(Exercise directions): Filter the records below, copying out every line that contains the string "skArc". Case counts.

(Recorded information):
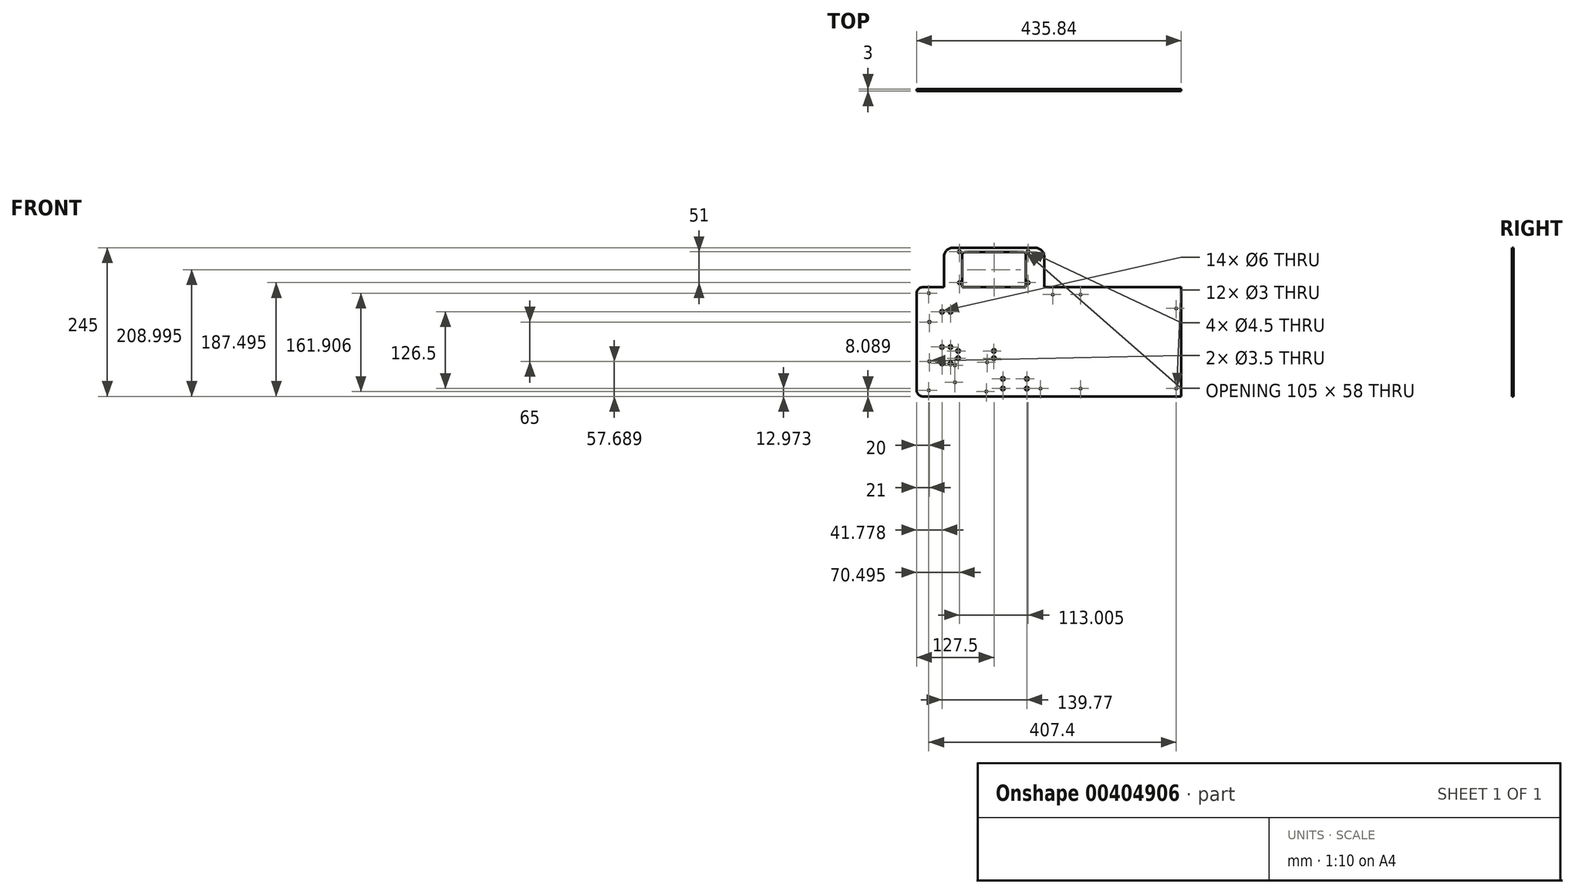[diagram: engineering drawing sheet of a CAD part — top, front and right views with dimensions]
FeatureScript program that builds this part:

...

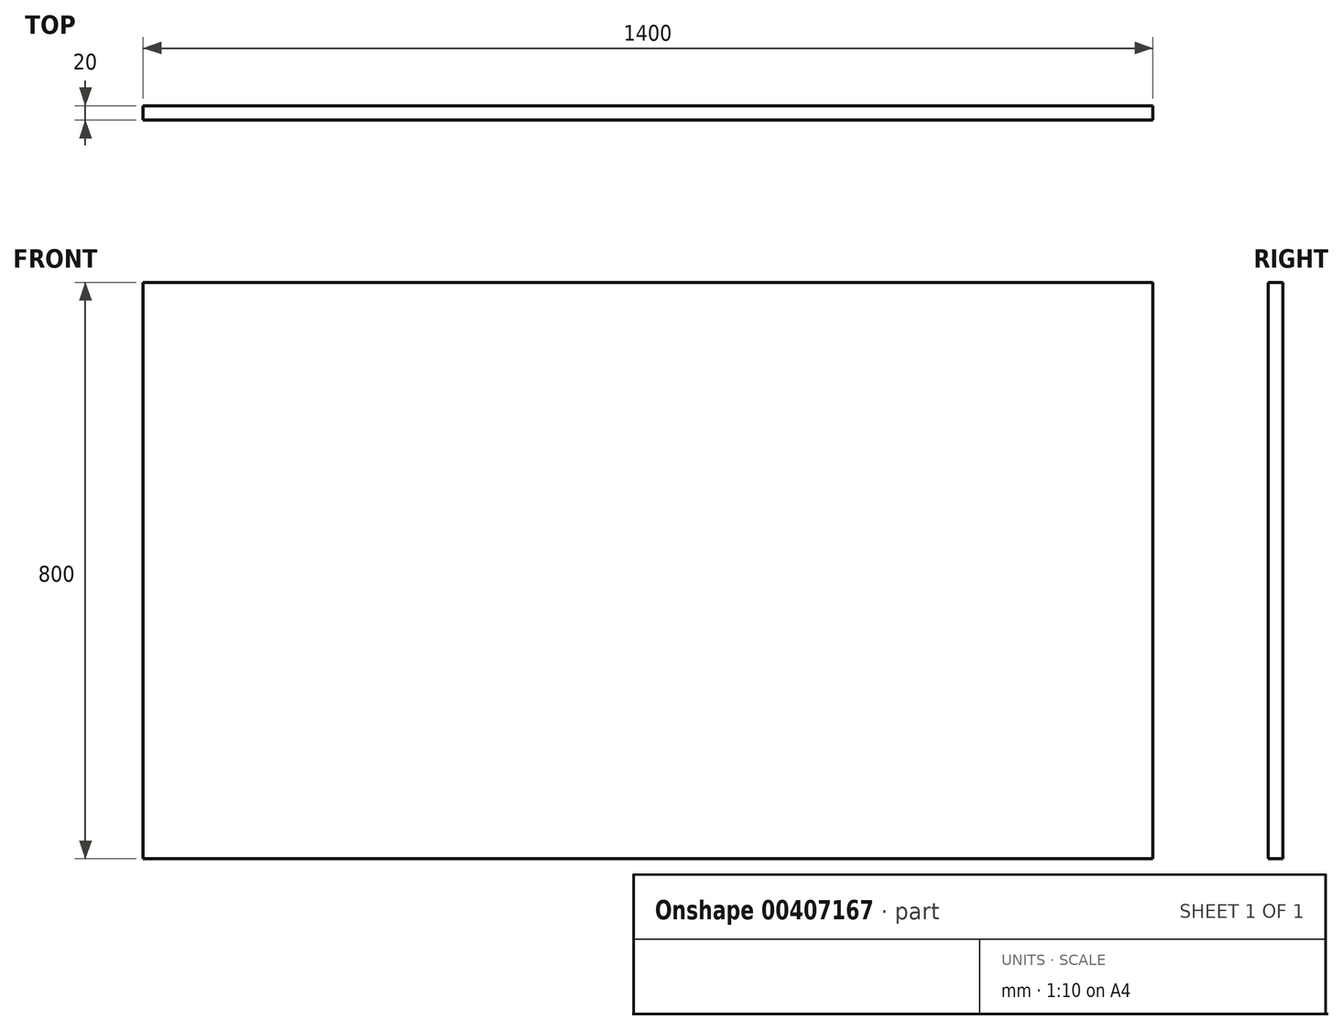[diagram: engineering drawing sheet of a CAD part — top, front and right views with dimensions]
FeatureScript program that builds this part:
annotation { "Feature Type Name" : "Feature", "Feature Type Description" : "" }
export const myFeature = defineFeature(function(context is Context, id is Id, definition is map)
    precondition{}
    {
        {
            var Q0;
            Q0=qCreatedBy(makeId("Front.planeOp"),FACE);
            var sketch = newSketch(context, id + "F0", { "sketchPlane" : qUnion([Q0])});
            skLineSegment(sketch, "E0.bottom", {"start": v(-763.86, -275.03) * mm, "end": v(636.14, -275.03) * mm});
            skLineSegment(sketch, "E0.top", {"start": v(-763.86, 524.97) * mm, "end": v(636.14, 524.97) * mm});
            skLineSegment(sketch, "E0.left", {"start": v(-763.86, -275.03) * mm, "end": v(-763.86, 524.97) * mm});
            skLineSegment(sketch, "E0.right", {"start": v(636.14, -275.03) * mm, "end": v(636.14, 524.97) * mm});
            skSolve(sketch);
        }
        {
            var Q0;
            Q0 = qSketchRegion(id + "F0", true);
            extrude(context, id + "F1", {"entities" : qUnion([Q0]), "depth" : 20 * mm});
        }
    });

---

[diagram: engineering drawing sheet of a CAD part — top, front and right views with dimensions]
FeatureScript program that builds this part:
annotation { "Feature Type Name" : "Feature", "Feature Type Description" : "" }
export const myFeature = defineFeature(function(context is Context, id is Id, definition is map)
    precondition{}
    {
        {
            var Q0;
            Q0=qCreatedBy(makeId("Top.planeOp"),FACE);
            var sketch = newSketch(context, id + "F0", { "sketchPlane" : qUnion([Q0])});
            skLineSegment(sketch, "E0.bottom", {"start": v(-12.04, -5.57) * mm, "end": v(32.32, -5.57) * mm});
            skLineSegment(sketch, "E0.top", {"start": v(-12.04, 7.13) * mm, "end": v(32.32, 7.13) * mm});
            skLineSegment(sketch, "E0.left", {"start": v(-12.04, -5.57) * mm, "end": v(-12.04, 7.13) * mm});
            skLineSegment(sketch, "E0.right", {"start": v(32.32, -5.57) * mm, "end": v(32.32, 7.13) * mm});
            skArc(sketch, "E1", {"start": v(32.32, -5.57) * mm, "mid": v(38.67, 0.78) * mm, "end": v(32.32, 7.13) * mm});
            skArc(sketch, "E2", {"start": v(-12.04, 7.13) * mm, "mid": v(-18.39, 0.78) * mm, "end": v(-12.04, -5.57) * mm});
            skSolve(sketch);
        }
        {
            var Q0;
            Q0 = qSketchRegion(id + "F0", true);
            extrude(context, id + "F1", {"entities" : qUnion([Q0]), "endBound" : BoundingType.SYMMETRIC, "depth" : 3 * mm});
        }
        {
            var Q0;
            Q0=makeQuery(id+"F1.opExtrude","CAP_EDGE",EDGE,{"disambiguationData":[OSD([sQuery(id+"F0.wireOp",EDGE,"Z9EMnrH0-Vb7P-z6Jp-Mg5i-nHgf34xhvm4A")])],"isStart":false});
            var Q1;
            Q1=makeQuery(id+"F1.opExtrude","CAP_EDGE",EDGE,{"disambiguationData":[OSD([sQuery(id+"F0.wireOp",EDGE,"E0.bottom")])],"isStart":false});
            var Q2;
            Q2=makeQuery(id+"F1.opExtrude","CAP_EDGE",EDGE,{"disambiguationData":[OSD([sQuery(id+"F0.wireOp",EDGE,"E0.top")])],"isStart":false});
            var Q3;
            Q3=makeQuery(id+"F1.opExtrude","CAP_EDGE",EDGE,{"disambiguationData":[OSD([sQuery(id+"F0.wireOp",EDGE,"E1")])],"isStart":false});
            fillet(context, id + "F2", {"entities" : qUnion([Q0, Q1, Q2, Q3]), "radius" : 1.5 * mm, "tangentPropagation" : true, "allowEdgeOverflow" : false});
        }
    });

(Written answer):
            skArc(sketch, "E1", {"start": v(32.32, -5.57) * mm, "mid": v(38.67, 0.78) * mm, "end": v(32.32, 7.13) * mm});
            skArc(sketch, "E2", {"start": v(-12.04, 7.13) * mm, "mid": v(-18.39, 0.78) * mm, "end": v(-12.04, -5.57) * mm});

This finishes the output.